His coughing had gradually increased. “In November last year, I was diagnosed with TB. I took medicine, but my condition did not improve. Rather it deteriorated,” said Haque, adding that he never stopped taking the medicine.
NTCP's National Programme Coordinator Dr Rupali Sisir Banu told The Daily Star that living in congested rooms, damp conditions, and malnutrition were major reasons behind TB.
“People living in slums are more prone to TB,” she said.
About three million people are given TB treatment and one million lives were saved in the last 18 years, according to NTCP.
According to officials at the Chattogram Civil Surgeon Office, a total of 18,067 patients were detected with TB in the port city in 2018, of whom, 0.6 percent patients were DR-TB.
According to experts, the cost of treatment for a DR-TB patient is 30 times higher than a normal TB patient. The duration of treatment is also longer.

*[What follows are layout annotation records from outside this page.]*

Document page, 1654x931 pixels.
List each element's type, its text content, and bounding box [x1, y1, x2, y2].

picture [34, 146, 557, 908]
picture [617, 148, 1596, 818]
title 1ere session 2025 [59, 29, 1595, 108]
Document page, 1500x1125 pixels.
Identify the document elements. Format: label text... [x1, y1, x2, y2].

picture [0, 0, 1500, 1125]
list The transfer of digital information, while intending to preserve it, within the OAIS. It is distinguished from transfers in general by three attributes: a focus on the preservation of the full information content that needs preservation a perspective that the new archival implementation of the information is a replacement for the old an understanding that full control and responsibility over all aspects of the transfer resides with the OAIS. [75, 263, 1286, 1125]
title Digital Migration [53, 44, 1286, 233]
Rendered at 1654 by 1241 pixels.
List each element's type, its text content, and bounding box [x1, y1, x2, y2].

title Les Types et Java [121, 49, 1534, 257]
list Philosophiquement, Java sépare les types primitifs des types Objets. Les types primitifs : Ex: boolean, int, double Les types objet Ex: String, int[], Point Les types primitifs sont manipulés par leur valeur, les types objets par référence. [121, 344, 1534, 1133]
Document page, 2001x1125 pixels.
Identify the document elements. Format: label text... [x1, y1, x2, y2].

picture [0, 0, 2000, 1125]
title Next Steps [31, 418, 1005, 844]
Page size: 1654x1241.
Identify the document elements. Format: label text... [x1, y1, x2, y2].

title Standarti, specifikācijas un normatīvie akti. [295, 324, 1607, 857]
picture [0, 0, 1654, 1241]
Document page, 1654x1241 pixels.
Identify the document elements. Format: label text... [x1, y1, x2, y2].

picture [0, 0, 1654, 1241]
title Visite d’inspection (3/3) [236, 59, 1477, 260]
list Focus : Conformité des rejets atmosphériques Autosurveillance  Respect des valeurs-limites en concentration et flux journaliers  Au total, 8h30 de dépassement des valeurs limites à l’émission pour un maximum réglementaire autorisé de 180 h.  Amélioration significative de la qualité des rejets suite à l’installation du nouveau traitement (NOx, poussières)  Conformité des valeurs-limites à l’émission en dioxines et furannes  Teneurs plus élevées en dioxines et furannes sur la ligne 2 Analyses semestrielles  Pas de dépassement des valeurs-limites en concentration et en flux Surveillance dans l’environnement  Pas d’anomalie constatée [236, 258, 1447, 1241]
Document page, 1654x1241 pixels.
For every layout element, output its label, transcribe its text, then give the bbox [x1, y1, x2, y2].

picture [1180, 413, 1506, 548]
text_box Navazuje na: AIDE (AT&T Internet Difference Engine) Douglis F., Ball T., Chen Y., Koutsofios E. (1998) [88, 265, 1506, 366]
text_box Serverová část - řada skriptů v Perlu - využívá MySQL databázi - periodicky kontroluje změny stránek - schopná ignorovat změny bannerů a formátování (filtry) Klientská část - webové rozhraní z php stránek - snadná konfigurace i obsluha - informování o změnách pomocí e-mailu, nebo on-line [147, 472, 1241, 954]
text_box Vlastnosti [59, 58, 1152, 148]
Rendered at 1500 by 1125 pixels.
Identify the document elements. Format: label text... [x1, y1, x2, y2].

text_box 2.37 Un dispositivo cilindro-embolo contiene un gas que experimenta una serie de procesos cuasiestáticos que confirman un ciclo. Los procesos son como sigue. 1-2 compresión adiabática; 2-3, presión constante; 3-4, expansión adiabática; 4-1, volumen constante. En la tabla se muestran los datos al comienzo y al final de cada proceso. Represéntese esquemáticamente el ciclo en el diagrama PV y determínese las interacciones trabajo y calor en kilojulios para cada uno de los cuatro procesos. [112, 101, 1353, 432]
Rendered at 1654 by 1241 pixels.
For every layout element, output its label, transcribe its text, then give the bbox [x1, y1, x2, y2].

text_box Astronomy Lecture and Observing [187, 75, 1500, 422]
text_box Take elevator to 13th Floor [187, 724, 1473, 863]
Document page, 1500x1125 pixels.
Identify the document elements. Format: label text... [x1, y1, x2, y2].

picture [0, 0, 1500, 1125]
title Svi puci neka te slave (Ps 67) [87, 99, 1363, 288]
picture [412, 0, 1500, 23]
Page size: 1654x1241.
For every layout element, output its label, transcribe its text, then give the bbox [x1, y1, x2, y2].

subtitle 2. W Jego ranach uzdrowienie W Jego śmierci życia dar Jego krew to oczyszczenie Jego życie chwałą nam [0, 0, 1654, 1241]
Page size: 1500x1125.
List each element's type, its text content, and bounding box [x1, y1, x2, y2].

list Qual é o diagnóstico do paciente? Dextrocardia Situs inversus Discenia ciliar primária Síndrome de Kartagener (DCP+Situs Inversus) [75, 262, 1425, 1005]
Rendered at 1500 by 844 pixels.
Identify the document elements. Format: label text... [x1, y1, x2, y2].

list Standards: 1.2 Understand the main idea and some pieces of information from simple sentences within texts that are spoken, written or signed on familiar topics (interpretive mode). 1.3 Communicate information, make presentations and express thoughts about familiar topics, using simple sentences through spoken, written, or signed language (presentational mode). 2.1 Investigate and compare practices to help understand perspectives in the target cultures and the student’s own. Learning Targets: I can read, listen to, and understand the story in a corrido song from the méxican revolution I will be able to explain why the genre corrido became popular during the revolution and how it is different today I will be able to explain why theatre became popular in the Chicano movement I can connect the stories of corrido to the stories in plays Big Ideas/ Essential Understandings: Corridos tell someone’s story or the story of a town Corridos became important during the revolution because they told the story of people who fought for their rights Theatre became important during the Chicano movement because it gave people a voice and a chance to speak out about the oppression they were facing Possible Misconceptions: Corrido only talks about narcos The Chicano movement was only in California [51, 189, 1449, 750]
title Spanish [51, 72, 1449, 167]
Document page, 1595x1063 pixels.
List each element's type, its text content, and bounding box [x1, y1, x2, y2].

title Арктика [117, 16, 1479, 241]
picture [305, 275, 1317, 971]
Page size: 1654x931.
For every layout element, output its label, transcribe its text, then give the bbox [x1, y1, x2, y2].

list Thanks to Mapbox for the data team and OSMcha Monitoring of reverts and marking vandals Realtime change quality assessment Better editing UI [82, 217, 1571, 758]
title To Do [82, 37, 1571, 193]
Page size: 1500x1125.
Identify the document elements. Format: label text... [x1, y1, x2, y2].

“It is a challenge for us to control drug resistance in TB in the district as all the patients are yet to be brought under a Directly Observed Treatment, short course (DOTs),” said Dr Bishakha Ghose, Chattogram divisional TB expert under National TB Control Programme.
As Chattogram is densely populated, people are more vulnerable to coming in contact with TB germs through coughing and sneezing of TB patients, she said.
Under the World Health Organisation guideline for TB treatment, a patient must take medicine everyday in front of a health official in DOTs centre, said the doctor.
But in many cases patients do not come to the centres every day, resulting in DR-TB, she added.
The civil surgeon said they were successful in curing 95 percent of TB patients, while 16 percent of total patients are still out of the purview of treatment.
In Chattogram, there are 99 DOTs centres and six DR-TB detecting laboratories.